START Text section

Thursday, September 3, 2009

August Re-Cap....

Boring weather right now so we'll have to settle for the August re-cap. Most forecasters right now are caught up in the Hurricanes & wildfires, so not much chatter on the upcoming winter at the moment. September will usually bring us our first dusting of snow, but I don't see anything hopeful for the next couple of weeks. Should stay warm & dry after a slight cooling from the storm to our North this weekend.

August was another dry month this summer. The average precip in summer months is low & is mostly from thunderstorms. The Tahoe Basin was 49% of avg. bringing the water year total to 79% of avg. on the year. The standout spot was Ward Creek which must have had a rogue thunderstorm sit over it & put it at 109% of avg. on the month. The Truckee River Basin was only 35% of avg. bringing the water year total to 86% of avg. Squaw Valley was a standout spot with 87% of avg. September is the last month of the 08/09 water year.

August was 4.1 degrees below avg. in Truckee. That makes 22 of the last 25 months below avg. That means Truckee has been averaging 2.6 degrees below avg. the past 2 years. Now, 9 of the 10 months prior to this period were above avg., but the past 2 years Truckee has been really cold compared to the avg. This may be contributed to the La Nina & the overall cooling of the Pacific which has begun.

La Nina typically pushes the storm track to our North by pumping a ridge off the coast. A cooler ocean & cooler temps usually promotes less precip overall. Storms feed on the upward motion of warm air that cools as it rises forming clouds & precip. It can be cold air encountering warm air forcing it up or warm air over-riding cold air, the bigger the temp difference the better. For us most storms are cold fronts coming across the Pacific during the winter. This process will occur less or be weaker when the cold front is encountering cold water & cooler air already in place over us limiting the amount of warm air that can rise to form clouds. This explanation would make a lot more scientific sense as to how dry it's been the last few years & why there are ripe condtions for forest fires, not Global Warming as I've seen on the news. In a warming climate, & with El Nino's & a Southward shifted storm track, CA should see an increase in precip not a decrease. Our hope this winter is that El Nino causes a shift in the storm track causing storms to hit CA instead of the PacNW. Hopefully the track isn't too far South.

END Text section
START Recorded data

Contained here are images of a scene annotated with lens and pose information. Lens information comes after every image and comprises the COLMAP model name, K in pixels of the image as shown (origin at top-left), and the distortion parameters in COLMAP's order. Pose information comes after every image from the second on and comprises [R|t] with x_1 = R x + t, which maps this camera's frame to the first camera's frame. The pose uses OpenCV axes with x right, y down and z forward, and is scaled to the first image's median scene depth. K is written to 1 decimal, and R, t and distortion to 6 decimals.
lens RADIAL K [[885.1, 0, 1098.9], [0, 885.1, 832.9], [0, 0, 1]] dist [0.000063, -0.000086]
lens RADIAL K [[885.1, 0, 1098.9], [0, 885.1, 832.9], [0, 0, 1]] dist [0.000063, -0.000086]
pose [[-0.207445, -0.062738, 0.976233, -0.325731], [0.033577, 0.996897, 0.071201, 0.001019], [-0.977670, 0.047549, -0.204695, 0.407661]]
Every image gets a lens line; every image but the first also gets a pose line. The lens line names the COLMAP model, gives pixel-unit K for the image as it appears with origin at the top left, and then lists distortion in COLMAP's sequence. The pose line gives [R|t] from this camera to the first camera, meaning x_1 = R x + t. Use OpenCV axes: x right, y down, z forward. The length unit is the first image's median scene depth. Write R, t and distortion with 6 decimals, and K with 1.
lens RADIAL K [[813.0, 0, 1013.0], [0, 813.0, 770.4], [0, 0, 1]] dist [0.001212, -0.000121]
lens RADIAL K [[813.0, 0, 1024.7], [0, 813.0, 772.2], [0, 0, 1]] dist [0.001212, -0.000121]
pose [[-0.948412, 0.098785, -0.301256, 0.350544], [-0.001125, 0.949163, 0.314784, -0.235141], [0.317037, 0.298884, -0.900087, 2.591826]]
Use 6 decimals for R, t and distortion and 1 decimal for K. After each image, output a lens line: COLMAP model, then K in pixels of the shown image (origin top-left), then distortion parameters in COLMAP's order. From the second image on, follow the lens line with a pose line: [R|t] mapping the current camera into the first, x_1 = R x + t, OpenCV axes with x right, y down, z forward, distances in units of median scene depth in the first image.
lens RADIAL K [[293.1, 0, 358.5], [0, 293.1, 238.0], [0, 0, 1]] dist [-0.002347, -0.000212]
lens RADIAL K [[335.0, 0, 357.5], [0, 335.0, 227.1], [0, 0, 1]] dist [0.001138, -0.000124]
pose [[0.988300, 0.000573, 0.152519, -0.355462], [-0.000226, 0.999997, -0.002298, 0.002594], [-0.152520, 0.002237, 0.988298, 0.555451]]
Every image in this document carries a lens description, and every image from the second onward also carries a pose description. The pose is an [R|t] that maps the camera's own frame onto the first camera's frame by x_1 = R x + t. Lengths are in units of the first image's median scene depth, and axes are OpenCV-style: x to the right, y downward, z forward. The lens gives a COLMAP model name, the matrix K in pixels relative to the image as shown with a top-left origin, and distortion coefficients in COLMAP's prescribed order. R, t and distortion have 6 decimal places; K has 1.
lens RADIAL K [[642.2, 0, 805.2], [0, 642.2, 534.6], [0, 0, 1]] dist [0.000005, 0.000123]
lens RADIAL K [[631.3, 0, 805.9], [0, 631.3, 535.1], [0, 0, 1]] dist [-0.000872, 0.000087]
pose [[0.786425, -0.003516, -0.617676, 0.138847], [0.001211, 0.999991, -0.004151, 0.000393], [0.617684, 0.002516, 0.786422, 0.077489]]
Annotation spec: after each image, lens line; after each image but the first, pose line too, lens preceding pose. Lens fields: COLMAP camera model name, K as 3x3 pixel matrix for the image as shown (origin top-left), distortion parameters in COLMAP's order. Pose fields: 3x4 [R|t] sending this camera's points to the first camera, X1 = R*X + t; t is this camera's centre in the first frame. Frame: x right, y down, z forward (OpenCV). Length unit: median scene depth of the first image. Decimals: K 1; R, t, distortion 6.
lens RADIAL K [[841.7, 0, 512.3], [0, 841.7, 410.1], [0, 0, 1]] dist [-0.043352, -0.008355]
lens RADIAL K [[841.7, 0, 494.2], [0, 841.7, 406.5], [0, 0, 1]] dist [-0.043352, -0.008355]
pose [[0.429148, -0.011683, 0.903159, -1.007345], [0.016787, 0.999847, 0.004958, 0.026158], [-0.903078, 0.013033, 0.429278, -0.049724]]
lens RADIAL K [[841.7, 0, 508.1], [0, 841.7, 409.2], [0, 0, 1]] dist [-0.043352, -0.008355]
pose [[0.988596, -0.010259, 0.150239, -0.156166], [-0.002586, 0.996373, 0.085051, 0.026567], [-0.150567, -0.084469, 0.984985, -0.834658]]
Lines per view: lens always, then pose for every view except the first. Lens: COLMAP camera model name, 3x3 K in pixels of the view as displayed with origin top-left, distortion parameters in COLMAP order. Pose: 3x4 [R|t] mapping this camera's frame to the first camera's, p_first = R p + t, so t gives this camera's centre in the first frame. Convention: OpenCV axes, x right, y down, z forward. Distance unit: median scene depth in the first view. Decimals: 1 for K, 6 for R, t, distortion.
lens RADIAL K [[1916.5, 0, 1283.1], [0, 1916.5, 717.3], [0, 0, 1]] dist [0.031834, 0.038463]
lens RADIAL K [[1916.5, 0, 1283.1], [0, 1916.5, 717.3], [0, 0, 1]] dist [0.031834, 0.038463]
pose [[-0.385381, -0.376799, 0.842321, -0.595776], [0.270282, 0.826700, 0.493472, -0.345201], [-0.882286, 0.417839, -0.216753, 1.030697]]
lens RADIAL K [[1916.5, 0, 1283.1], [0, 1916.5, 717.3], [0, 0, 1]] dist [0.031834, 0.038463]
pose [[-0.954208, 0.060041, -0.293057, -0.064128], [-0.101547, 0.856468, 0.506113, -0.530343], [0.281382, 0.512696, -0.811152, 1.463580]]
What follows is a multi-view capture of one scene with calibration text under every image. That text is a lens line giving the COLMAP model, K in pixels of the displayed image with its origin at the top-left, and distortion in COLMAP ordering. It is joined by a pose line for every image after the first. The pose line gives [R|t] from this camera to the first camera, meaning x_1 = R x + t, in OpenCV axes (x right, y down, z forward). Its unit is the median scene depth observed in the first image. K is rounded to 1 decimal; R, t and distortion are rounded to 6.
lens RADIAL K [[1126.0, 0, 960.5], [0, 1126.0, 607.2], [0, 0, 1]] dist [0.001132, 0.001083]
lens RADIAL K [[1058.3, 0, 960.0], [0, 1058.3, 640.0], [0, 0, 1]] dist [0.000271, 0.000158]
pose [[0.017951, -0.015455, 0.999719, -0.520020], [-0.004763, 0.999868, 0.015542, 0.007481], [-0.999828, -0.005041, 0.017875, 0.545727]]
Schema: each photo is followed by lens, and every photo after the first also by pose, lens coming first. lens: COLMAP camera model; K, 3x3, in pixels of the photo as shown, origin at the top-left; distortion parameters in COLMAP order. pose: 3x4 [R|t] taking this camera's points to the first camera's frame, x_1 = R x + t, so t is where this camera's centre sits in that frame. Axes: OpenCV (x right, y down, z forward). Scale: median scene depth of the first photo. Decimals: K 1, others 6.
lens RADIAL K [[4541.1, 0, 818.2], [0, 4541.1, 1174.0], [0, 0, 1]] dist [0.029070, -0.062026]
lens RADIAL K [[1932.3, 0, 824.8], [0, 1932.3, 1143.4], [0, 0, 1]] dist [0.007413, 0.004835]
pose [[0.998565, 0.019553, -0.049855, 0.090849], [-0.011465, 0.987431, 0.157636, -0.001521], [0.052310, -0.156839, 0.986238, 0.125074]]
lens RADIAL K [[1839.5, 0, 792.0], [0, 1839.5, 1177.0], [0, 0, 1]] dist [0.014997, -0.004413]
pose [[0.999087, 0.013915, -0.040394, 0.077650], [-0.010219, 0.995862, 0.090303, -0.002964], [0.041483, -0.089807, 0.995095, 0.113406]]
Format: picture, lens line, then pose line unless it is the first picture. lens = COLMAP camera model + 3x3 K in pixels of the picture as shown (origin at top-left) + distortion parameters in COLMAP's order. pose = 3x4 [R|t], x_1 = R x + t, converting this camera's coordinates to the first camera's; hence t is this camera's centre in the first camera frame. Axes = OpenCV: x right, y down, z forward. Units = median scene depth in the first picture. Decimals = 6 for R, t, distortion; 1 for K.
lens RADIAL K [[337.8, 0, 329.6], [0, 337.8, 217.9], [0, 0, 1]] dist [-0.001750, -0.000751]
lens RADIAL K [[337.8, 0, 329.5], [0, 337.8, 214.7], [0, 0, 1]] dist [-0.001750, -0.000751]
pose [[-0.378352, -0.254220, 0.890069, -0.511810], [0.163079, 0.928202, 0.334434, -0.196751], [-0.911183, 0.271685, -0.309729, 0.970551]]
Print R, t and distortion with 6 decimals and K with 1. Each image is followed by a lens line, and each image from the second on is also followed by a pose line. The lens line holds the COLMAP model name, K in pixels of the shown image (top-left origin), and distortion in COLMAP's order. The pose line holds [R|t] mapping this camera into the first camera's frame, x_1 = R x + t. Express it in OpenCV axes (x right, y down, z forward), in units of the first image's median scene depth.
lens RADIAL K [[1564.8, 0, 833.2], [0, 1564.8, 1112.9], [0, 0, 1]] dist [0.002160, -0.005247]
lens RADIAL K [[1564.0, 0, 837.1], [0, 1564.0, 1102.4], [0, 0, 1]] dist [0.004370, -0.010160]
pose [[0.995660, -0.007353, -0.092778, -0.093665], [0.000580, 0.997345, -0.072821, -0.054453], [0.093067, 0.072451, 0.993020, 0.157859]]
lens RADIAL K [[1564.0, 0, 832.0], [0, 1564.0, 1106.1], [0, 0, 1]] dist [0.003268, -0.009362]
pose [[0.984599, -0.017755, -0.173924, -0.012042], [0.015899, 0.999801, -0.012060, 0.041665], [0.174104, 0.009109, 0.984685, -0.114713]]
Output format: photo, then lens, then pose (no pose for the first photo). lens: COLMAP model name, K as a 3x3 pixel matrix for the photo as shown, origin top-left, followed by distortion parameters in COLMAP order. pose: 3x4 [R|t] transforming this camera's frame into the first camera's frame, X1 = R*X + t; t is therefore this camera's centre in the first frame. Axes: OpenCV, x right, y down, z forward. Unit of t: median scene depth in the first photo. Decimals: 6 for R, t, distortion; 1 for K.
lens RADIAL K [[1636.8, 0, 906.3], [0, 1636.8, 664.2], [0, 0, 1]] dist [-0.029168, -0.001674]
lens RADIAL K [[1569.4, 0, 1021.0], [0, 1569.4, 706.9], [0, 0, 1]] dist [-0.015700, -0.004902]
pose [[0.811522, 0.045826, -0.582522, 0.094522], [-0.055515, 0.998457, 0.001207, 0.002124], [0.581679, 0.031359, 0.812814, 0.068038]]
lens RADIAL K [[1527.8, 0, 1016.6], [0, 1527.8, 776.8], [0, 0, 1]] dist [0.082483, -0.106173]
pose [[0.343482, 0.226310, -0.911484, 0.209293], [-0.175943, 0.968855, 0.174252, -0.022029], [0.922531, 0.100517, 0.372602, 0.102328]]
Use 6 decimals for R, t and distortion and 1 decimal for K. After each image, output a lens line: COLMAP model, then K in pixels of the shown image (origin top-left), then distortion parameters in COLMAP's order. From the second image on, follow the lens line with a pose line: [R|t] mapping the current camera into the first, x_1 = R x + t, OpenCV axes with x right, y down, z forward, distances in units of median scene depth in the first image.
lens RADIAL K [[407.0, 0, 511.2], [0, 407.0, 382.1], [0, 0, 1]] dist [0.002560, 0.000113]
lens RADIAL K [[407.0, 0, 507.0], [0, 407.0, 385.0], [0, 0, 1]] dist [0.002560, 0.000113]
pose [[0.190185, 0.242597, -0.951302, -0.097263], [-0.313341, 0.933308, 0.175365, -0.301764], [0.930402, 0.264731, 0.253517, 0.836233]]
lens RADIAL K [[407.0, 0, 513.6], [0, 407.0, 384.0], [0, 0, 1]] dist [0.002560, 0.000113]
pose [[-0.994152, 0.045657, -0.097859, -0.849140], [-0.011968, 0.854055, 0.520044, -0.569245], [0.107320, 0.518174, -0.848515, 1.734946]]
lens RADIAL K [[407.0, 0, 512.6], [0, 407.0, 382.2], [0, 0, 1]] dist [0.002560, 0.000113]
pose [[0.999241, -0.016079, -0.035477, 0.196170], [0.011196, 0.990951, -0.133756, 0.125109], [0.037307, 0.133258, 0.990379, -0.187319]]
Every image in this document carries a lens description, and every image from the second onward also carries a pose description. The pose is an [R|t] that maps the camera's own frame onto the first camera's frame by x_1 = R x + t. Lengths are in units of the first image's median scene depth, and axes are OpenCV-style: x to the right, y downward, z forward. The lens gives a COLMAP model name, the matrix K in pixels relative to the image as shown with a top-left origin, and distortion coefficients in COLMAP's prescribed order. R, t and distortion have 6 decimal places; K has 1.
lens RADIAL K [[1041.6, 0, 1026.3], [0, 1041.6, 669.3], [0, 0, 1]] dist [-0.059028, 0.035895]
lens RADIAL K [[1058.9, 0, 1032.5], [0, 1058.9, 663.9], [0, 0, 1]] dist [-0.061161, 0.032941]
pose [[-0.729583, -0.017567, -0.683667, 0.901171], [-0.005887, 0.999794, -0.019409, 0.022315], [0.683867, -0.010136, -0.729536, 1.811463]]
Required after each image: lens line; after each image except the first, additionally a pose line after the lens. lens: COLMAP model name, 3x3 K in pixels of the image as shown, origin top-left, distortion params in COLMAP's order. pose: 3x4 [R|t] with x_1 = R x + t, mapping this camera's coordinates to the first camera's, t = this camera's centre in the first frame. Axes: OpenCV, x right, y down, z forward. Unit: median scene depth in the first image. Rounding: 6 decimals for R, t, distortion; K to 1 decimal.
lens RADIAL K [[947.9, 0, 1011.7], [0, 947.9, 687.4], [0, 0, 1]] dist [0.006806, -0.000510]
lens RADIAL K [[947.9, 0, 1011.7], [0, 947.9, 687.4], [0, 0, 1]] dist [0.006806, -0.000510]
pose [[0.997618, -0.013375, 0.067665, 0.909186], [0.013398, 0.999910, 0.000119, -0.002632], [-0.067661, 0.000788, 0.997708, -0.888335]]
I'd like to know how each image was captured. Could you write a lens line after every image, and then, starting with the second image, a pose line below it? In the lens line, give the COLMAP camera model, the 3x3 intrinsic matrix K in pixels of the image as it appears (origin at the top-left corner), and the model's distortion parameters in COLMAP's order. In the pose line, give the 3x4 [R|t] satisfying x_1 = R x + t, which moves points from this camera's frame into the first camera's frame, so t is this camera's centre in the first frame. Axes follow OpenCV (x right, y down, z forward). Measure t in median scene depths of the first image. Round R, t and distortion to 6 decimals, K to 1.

END Recorded data

* _What you will do_:
• 1. From the weather post, list each location given a precipitation figure for August, together with its percentage of average for the month.
• 2. Condense the weather post's paragraph beginning "August was 4.1 degrees below avg." into a bulleted list that keeps its main facts.
• 3. Go on with the weather post from its final sentence.

* _Answer list_:
• 1.
- Tahoe Basin: 49% of average
- Ward Creek: 109% of average
- Truckee River Basin: 35% of average
- Squaw Valley: 87% of average

• 2.
- August in Truckee was 4.1 degrees below average.
- 22 of the last 25 months have been below average.
- Over the past 2 years, Truckee has averaged 2.6 degrees below average.
- Before that period, 9 of the 10 months were above average.
- The cold may be attributed to La Nina and the overall cooling of the Pacific that has begun.

• 3.
I started a Twitter account which people can follow this season if they wish. I will not be tweeting about eating lunch & taking naps, this will be strictly a real-time storm info tool. Like if I wake up to 2 ft. of powder at 5 a.m. I will send out a tweet, or if I'm on the mtn. & the snow level drops unexpectedly & snow is suddenly piling up on the slopes I will send out a tweet. My account name is TahoeWeather, but I am following a good one that I suggest called Tahoe_Weather. They send out a tweet everytime the NWS sends out any sort of Weather Advisory for the area. BA


Skye said...

You said we usually get our first dusting of snow in September. Haven't we already had a dusting of snow? We had it in August. I will quote you on it. "Still can't see the top of Mt. Rose yet this morning. It's socked in with clouds. I doubt the snow accumulated at all or if it did it melted quickly. I drove over Mt. Rose last night around dinner time & it was 36 degrees with snow pellets at the summit."

BA said...

In Truckee & on Northstar, not at 10,000 ft. on the peak of Mt. Rose.

I do this blog because I enjoy studying the weather & sharing what I find with others. I don't get paid by my readers, so when & what I post is up to my discretion. Your comments are quite demanding. You could do this research yourself or write your own blog. This is mine & this is how I enjoy writing it.

Thanks for reading it & I hope you find it helpful.